Die Tür-Geschichten, von denen die Bibel zu erzählen weiss, sind zahlreich. Da sind die Bildworte Jesu vom guten Hirten, der im Unterschied zu den Räubern und Dieben durch die Tür in den Stall zu seinen Schafen hineingeht (vgl. Joh 10.1ff.). Da ist das Jesus-Wort zu lesen: „Ich bin die Tür; wer durch mich hineingeht, wird gerettet werden.“ (Joh 10,9ff.) Was in all diesen Bibelstellen mitschwingt, nämlich die gefallene Entscheidung, das kommt ungleich schärfer noch in Mt 7,13ff. zum Ausdruck, wo Jesus den Jüngern in der Bergpredigt sagt. „Geht ein durch das enge Tor! Denn das Tor ist weit, das ins Verderben führt, und der Weg dahin ist breit, und viele gehen auf ihm. Aber das Tor, das zum Leben führt, ist eng, und der Weg dahin ist schmal, und nur wenige finden ihn.“

Nur dem Besucher, der durch die Enge des Portals hindurchtritt, eröffnet sich ein Blick auf das grossartige Innere der Basilika von Vézelay. Nur dem, der die Türe aufstösst und durch sie hindurchtritt, eröffnen sich neue Räume. Vor einer Türe wird mir die Entscheidung abverlangt, durch die Türe hindurchzugehen und damit in die dahinterliegende Welt zu gelangen, oder aber die Türe geschlossen zu lassen und damit in der davor liegenden Welt zu verbleiben.

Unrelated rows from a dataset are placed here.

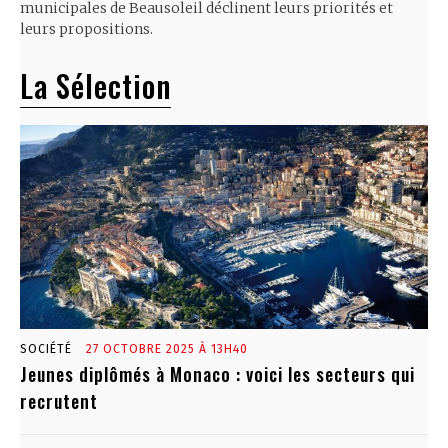
municipales de Beausoleil déclinent leurs priorités et
leurs propositions.
La Sélection
SOCIÉTÉ
27 OCTOBRE 2025 À 13H40
Jeunes diplômés à Monaco : voici les secteurs qui
recrutent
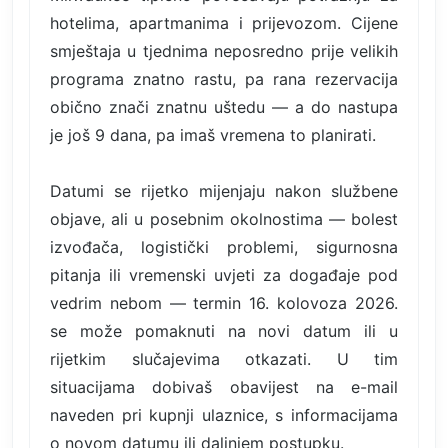
hotelima, apartmanima i prijevozom. Cijene
smještaja u tjednima neposredno prije velikih
programa znatno rastu, pa rana rezervacija
obično znači znatnu uštedu — a do nastupa
je još 9 dana, pa imaš vremena to planirati.
Datumi se rijetko mijenjaju nakon službene
objave, ali u posebnim okolnostima — bolest
izvođača, logistički problemi, sigurnosna
pitanja ili vremenski uvjeti za događaje pod
vedrim nebom — termin 16. kolovoza 2026.
se može pomaknuti na novi datum ili u
rijetkim slučajevima otkazati. U tim
situacijama dobivaš obavijest na e-mail
naveden pri kupnji ulaznice, s informacijama
o novom datumu ili daljnjem postupku.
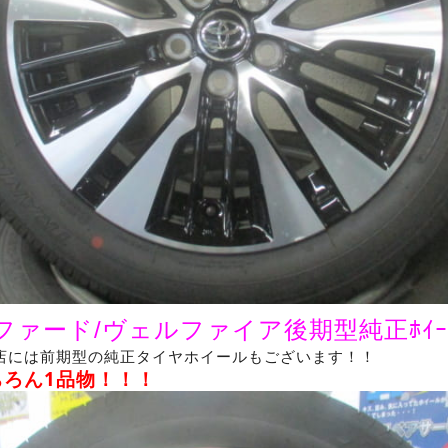
ファード/ヴェルファイア後期型純正ﾎｲｰ
店には前期型の純正タイヤホイールもございます！！
ちろん1品物！！！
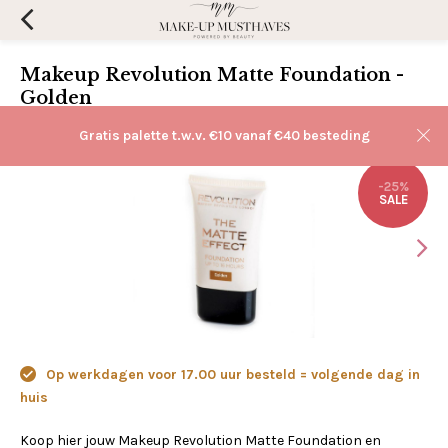
Makeup Revolution Matte Foundation -
Golden
(0)
Aan verlanglijst toevoegen
Gratis palette t.w.v. €10 vanaf €40 besteding
-25%
SALE
Op werkdagen voor 17.00 uur besteld = volgende dag in
huis
Koop hier jouw Makeup Revolution Matte Foundation en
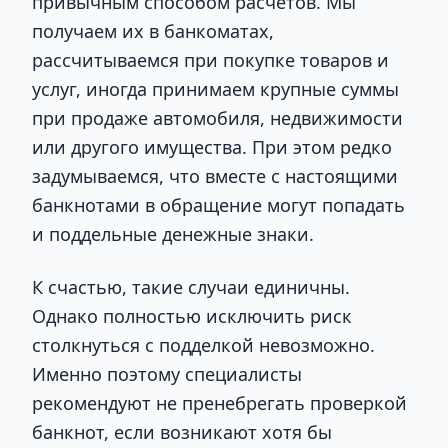
привычным способом расчетов. Мы
получаем их в банкоматах,
рассчитываемся при покупке товаров и
услуг, иногда принимаем крупные суммы
при продаже автомобиля, недвижимости
или другого имущества. При этом редко
задумываемся, что вместе с настоящими
банкнотами в обращение могут попадать
и поддельные денежные знаки.
К счастью, такие случаи единичны.
Однако полностью исключить риск
столкнуться с подделкой невозможно.
Именно поэтому специалисты
рекомендуют не пренебрегать проверкой
банкнот, если возникают хотя бы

Mit dem Durchgang durch das „enge Tor“, von dem Jesus spricht, ist eine Entscheidung gefallen, insofern es mit der Betrachtung und Erwägung verschiedener Möglichkeiten ein Ende hat. Denjenigen, der glaubt, nimmt das Portal mit seinem bergenden Bogen auf und lässt ihn den einen Weg gehen. Die Entscheidung, der frohen Botschaft des Evangeliums wider alle Ängste und Zweifel zu glauben, bedeutet, von einer eindeutigen und unumkehrbaren Bewegung ergriffen zu sein, deren Richtung genauso vorgegeben ist, wie wenn man durch ein Kirchenportal hindurchtritt.